Der Administrator von Typo3 hat vielfältige Aufgaben wahrzunehmen. Er verwaltet die Zugriffsrechte und kümmert sich um die Konfiguration auf dem Webserver. Über ein zweites Frontend, genauer gesagt das Backend, greift er auf diese Funktionen zu.

Content bedeutet jedoch nicht nur Text, sondern auch Bilder und Tabellen sowie Animationen. Auch Dateninhalte aus externen Quellen sind hier hinzuzurechnen. Diese verschiedenen Contentarten zu verwalten ist eine zentrale Aufgabe des CMS. Typo3 arbeitet hier mit einer Datenbank, sehr häufig mit MySQL™. Die aktualisierbaren Inhalte werden in der Datenbank gespeichert und der Webanwendung zur Verfügung gestellt. Dieser Datenabgleich geschieht nicht direkt, sondern indirekt über ein Template. Dieses bestimmt das Erscheinungsbild der Anwendung. Für eine Anwendung können verschiedene Templates erstellt werden. Dies sind Formatvorlagen durch die gleichartige Inhalte in unterschiedlichen Layouts präsentiert werden können. Der Content jedoch muss nur einmal eingegeben werden. Vergleichbar ist dieses Verfahren in etwa mit einer Datenbankapplikation, in der ein und dieselben Daten über unterschiedliche Masken und Formulare ausgegeben werden können. Die Erstellung und Anpassung dieser Typo3-Templates erfolgt mittels TypoScript, einer internen Konfigurationssprache.

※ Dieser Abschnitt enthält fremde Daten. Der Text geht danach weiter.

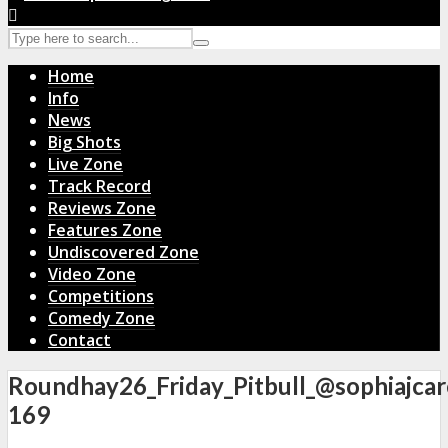
Home
Info
News
Big Shots
Live Zone
Track Record
Reviews Zone
Features Zone
Undiscovered Zone
Video Zone
Competitions
Comedy Zone
Contact
Roundhay26_Friday_Pitbull_@sophiajcar
169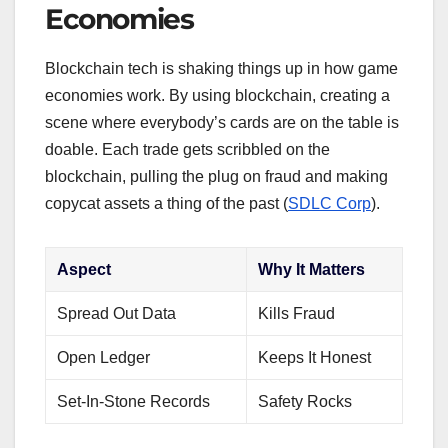
Economies
Blockchain tech is shaking things up in how game
economies work. By using blockchain, creating a
scene where everybody’s cards are on the table is
doable. Each trade gets scribbled on the
blockchain, pulling the plug on fraud and making
copycat assets a thing of the past (
SDLC Corp
).
Aspect
Why It Matters
Spread Out Data
Kills Fraud
Open Ledger
Keeps It Honest
Set-In-Stone Records
Safety Rocks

Die Programmierung von Typo3-Erweiterungen erfolgt über die Skriptsprache PHP. Diese ermöglicht es den Anwendern individuelle Funktionalitäten in das CMS zu integrieren. Für Typo3 gibt es zahlreiche Module, Extensions genannt, durch die sich die Funktionalität des Basissystems erweitern lässt. An der Typo3-Basisapplikation muss daher nichts verändert werden. Benötigt man eine zusätzliche spezifische Funktionalität, die nicht als Standardextension verfügbar ist, kann man selbst mit PHP eigene Extensions entwickeln.

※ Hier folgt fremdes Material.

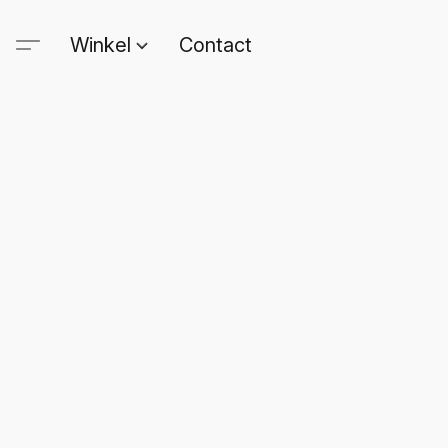
Winkel
Contact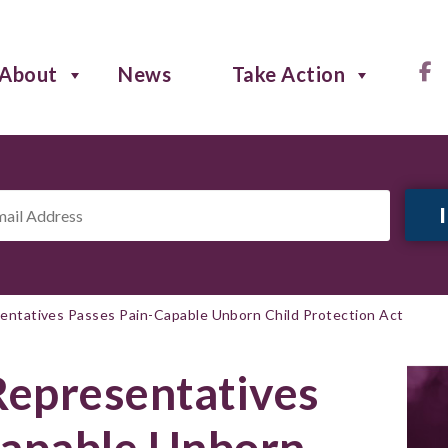
About
News
Take Action
il
ress
*
sentatives Passes Pain-Capable Unborn Child Protection Act
Representatives
Capable Unborn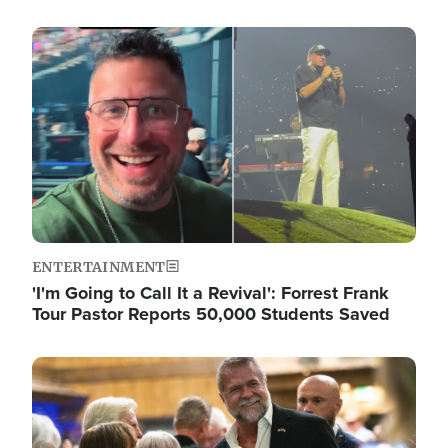
Image
ENTERTAINMENT
'I'm Going to Call It a Revival': Forrest Frank
Tour Pastor Reports 50,000 Students Saved
Image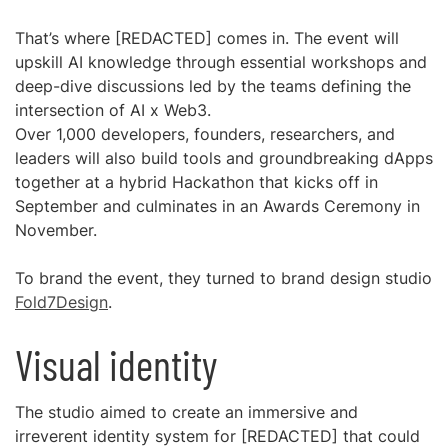
That’s where [REDACTED] comes in. The event will
upskill AI knowledge through essential workshops and
deep-dive discussions led by the teams defining the
intersection of AI x Web3.
Over 1,000 developers, founders, researchers, and
leaders will also build tools and groundbreaking dApps
together at a hybrid Hackathon that kicks off in
September and culminates in an Awards Ceremony in
November.
To brand the event, they turned to brand design studio
Fold7Design
.
Visual identity
The studio aimed to create an immersive and
irreverent identity system for [REDACTED] that could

Die originäre Erstellung von eigenen Typo3 Webseiten über TypoScript ist eine etwas anspruchsvollere Angelegenheit und erfordert vom Website-Entwickler eine mehrwöchige Einarbeitungszeit. Daher greifen viele Anwender auf bestehende Templates zurück und modifizieren diese jeweils für ihre individuellen Anforderungen. Die Vorteile von Typo3 genießen vor allem Redakteure und Autoren, da sie bereits nach in kürzester Zeit mit dem System arbeiten können.

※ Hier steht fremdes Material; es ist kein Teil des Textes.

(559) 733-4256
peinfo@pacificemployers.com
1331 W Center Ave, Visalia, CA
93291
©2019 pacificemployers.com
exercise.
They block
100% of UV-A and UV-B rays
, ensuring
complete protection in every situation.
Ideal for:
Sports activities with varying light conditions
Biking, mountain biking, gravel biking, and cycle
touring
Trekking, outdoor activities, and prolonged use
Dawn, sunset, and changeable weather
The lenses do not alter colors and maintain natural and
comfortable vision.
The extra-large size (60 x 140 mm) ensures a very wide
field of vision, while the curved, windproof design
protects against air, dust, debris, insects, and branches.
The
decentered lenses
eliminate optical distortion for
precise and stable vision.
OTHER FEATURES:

Im Gegensatz zu kommerziellen Tools gibt es bei Typo3, wie bei allen Open-Source-Systemen, keinen Support durch einen Hersteller. Es gibt jedoch unzählige Communitys und Foren über die sich die Anwender informieren und Support erhalten können. Da Typo3 eine Open-Source ist, können die Marktanteile nur geschätzt werden. Es deutet jedoch viel darauf hin, dass dieses CMS unter den serverseitigen Systemen mittlerweile die größte Verbreitung hat.

Typo3-basierte Content Management Systeme eignen sich besonders für die Websites, die ständigen inhaltlichen Änderungen unterliegen. Neben den genannten Newsportalen und Communitys sind dies gleichermaßen Seiten von Unternehmen, die aufgrund ihres umfangreichen Produkt- und Serviceangebotes häufige inhaltliche Änderungen vornehmen müssen und eine Vielzahl von Autoren und Online-Redakteuren mit diesen Aufgaben beschäftigen.